Amid the escalating feud between the two countries, a Filipino MP expressed resentment against China’s “bullying and increasingly aggressive territorial expansion in the region” before demanding that the “Chinese completely vacate” the reef.
“Why are they still there? China is becoming the region’s biggest bully,” Sen. Risa Hontiveros told a media forum hosted by the
Philippine Correspondents Association of the Philippines.
“She (China) exploited a global health crisis by executing a series of coordinated incursions into the WPS and insisting her presence even after several diplomatic actions from our end,” Hontiveros said.
The senator added that the latest intrusion “shows China will do what she wants for her own selfish interest, even if it means
threatening peace and stability in the region; even if it means attacking already vulnerable countries, including the Philippines.”
The senator explained that the Philippines’ Department of National Defense (DND) had ordered all Chinese vessels to evacuate Philippine territory after over 200 ships gathered at the Julian Felipe Reef in March.
The DFA vowed to lodge a diplomatic protest every day until China’s vessels vacated the Philippines waters.
“At first, the Chinese Embassy claimed the vessels were just parking due to inclement weather. But Philippine authorities said there was no storm. Then it went as far as insisting that Julian Felipe Reef is Chinese territory. When will the lies, deception, and hypocrisy stop?” Hontiveros asked.
“Our coast guard should also immediately inspect what the Chinese vessels are doing there to see if our environmental and fisheries laws are being observed,” the senator added.
Hontiveros expressed outrage and anger at what she said was a “deliberate, reckless, and unlawful campaign of the Chinese government to use its military and economic might to deprive the Filipino people of the full use of the waters comprising the country’s EEZ and continental shelf.”
“This is a direct challenge to the international rules-based order that has maintained stability in the region for so long,” she
stressed, urging the DND to deploy more naval assets, including the coast guard, to “provide a protective umbrella for
fisherfolk who want to venture out to sea.”
Hontiveros said that the government must assure fishermen that the nation’s defense forces would be able to “safeguard their means of subsistence.”
“We cannot allow ourselves to be kicked out of our own backyard. The West Philippine Sea is part of the patrimony of the Filipino
people — our national dignity is at stake,” she said, urging the government to rethink its “allegiances.”
“We must be consistent and firm in standing up for our national interests. We should hold China accountable for the damage she has
done to fragile marine ecosystems within our EEZ,” she said.
She added that the government must ensure that Philippines environmental laws, not China’s, are being implemented and enforced in the West Philippine Sea.

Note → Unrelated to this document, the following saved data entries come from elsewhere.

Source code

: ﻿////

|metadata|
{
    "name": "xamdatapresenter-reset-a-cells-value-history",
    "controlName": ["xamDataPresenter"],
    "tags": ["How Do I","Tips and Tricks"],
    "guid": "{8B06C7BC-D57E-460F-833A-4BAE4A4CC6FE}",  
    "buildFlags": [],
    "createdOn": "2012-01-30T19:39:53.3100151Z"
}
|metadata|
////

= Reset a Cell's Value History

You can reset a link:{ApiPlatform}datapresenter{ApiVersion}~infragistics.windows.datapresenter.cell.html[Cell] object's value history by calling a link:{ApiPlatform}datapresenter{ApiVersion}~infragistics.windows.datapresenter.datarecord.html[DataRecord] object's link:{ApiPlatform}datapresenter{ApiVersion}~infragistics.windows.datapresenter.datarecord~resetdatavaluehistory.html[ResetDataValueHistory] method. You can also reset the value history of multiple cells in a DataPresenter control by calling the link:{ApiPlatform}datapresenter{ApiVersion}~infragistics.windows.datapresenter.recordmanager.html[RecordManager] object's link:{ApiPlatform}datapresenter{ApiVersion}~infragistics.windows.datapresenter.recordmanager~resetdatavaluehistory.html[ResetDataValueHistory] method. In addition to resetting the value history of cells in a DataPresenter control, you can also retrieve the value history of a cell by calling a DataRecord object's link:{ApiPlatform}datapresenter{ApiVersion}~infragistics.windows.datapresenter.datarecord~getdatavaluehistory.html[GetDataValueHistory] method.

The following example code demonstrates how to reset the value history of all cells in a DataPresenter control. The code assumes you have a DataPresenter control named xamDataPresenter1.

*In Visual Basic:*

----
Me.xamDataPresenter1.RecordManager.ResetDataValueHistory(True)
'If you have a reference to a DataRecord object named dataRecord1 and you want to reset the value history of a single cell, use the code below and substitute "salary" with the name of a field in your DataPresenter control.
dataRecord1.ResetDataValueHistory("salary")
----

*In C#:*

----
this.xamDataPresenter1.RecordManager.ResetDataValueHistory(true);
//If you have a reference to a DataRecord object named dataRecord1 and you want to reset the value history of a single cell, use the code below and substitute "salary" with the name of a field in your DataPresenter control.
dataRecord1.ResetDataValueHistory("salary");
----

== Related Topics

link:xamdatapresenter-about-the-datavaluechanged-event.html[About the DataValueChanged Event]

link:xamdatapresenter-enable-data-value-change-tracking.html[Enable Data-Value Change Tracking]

Hontiveros also expressed her indignation against China’s “deliberate, reckless, and unlawful campaign of the Chinese government to use its military and economic might to deprive the Filipino people of the full use of the waters comprising the country’s EEZ and continental shelf.”

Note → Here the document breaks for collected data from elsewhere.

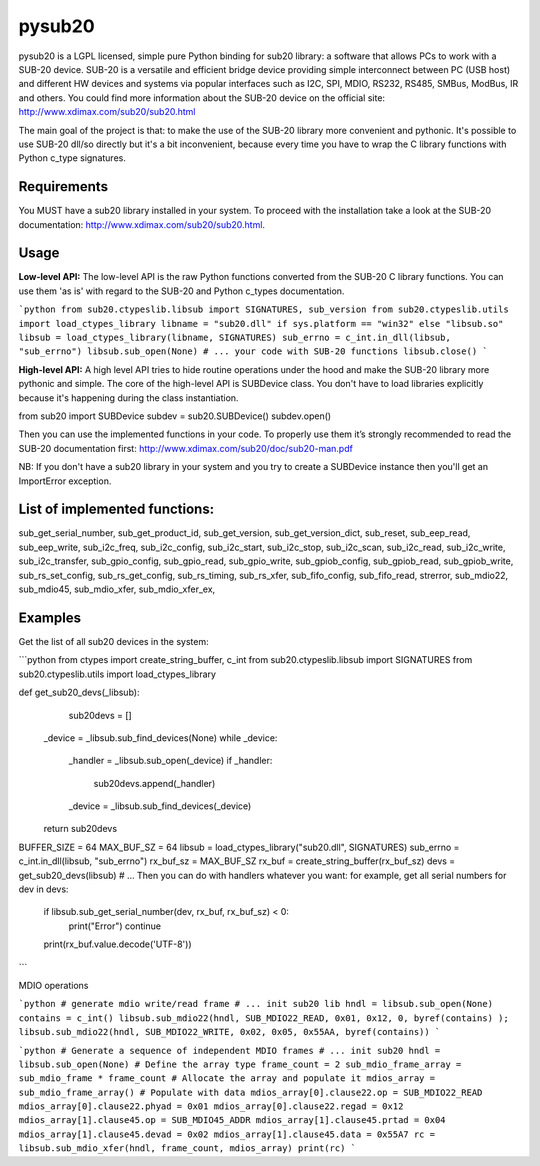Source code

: #######
pysub20
#######


pysub20 is a LGPL licensed, simple pure Python binding for sub20 library: a software that allows PCs to work with a SUB-20 device.
SUB-20 is a versatile and efficient bridge device providing simple interconnect between PC (USB host) and different HW devices and systems via popular interfaces such as I2C, SPI, MDIO, RS232, RS485, SMBus, ModBus, IR and others.
You could find more information about the SUB-20 device on the official site: http://www.xdimax.com/sub20/sub20.html

The main goal of the project is that: to make the use of the SUB-20 library more convenient and pythonic. It's possible to use SUB-20 dll/so directly but it's a bit inconvenient, because every time you have to wrap the C library functions with Python c_type signatures.

Requirements
------------
You MUST have a sub20 library installed in your system. To proceed with the installation take a look at the SUB-20 documentation:  http://www.xdimax.com/sub20/sub20.html.

Usage
-----

**Low-level API:**
The low-level API is the raw Python functions converted from the SUB-20 C library functions.
You can use them 'as is' with regard to the SUB-20 and Python c_types documentation.

```python
from sub20.ctypeslib.libsub import SIGNATURES, sub_version
from sub20.ctypeslib.utils import load_ctypes_library
libname = "sub20.dll" if sys.platform == "win32" else "libsub.so"
libsub = load_ctypes_library(libname, SIGNATURES)
sub_errno = c_int.in_dll(libsub, "sub_errno")
libsub.sub_open(None)
# ... your code with SUB-20 functions
libsub.close()
```

**High-level API:**
A high level API tries to hide routine operations under the hood and make the SUB-20 library more pythonic and simple. The core of the high-level API is SUBDevice class. You don't have to load libraries explicitly because it's happening during the class instantiation.

from sub20 import SUBDevice
subdev = sub20.SUBDevice()
subdev.open()

Then you can use the implemented functions in your code. To properly use them it’s strongly recommended to read the SUB-20 documentation first: http://www.xdimax.com/sub20/doc/sub20-man.pdf

NB: If you don't have a sub20 library in your system and you try to create a SUBDevice instance then you'll get an ImportError exception.

List of implemented functions:
------------------------------

sub_get_serial_number,
sub_get_product_id,
sub_get_version,
sub_get_version_dict,
sub_reset,
sub_eep_read,
sub_eep_write,
sub_i2c_freq,
sub_i2c_config,
sub_i2c_start,
sub_i2c_stop,
sub_i2c_scan,
sub_i2c_read,
sub_i2c_write,
sub_i2c_transfer,
sub_gpio_config,
sub_gpio_read,
sub_gpio_write,
sub_gpiob_config,
sub_gpiob_read,
sub_gpiob_write,
sub_rs_set_config,
sub_rs_get_config,
sub_rs_timing,
sub_rs_xfer,
sub_fifo_config,
sub_fifo_read,
strerror,
sub_mdio22,
sub_mdio45,
sub_mdio_xfer,
sub_mdio_xfer_ex,

Examples
-------------
Get the list of all sub20 devices in the system:

```python
from ctypes import create_string_buffer, c_int
from sub20.ctypeslib.libsub import SIGNATURES
from sub20.ctypeslib.utils import load_ctypes_library

def get_sub20_devs(_libsub):
    sub20devs = []
   _device = _libsub.sub_find_devices(None)
   while _device:
       _handler = _libsub.sub_open(_device)
       if _handler:
           sub20devs.append(_handler)
       _device = _libsub.sub_find_devices(_device)
   return sub20devs


BUFFER_SIZE = 64
MAX_BUF_SZ = 64
libsub = load_ctypes_library("sub20.dll", SIGNATURES)
sub_errno = c_int.in_dll(libsub, "sub_errno")
rx_buf_sz = MAX_BUF_SZ
rx_buf = create_string_buffer(rx_buf_sz)
devs = get_sub20_devs(libsub)
# ... Then you can do with handlers whatever you want: for example, get all serial numbers
for dev in devs:
   if libsub.sub_get_serial_number(dev, rx_buf, rx_buf_sz) < 0:
       print("Error")
       continue
   print(rx_buf.value.decode('UTF-8'))
```

MDIO operations

```python
# generate mdio write/read frame
# ... init sub20 lib
hndl = libsub.sub_open(None)
contains = c_int()
libsub.sub_mdio22(hndl, SUB_MDIO22_READ, 0x01, 0x12, 0, byref(contains) );
libsub.sub_mdio22(hndl, SUB_MDIO22_WRITE, 0x02, 0x05, 0x55AA, byref(contains))
```

```python
# Generate a sequence of independent MDIO frames
# ... init sub20
hndl = libsub.sub_open(None)
# Define the array type
frame_count = 2
sub_mdio_frame_array = sub_mdio_frame * frame_count
# Allocate the array and populate it
mdios_array = sub_mdio_frame_array()
# Populate with data
mdios_array[0].clause22.op = SUB_MDIO22_READ
mdios_array[0].clause22.phyad = 0x01
mdios_array[0].clause22.regad = 0x12
mdios_array[1].clause45.op = SUB_MDIO45_ADDR
mdios_array[1].clause45.prtad = 0x04
mdios_array[1].clause45.devad = 0x02
mdios_array[1].clause45.data = 0x55A7
rc = libsub.sub_mdio_xfer(hndl, frame_count, mdios_array)
print(rc)
```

“The Chinese like to tell others to refrain from irresponsible behavior, but their recent behavior has been far from honest or responsible,” she said.
Hontiveros further said that President Rodrigo Duterte’s administration should stop tolerating China’s “duplicitous strategy.”
She said that to convince Filipinos of its good intentions, China has given the country its vaccines — “possibly for free, or perhaps, as many people fear, in exchange for our waters.”
Hontiveros added: “We must not allow China to shake our hands on vaccines and procurement, but stab us in the back on the West Philippine Sea. But Malacanang has tolerated China’s duplicitous strategy.
“This isn’t how a friend treats you. This isn’t even the act of a good neighbor. China is the bully pretending to be your best friend.
It’s time to say enough is enough. Our government must rethink its current alliances — and perhaps its allegiances. We must be
consistent and firm in standing up for our national interests,” she said.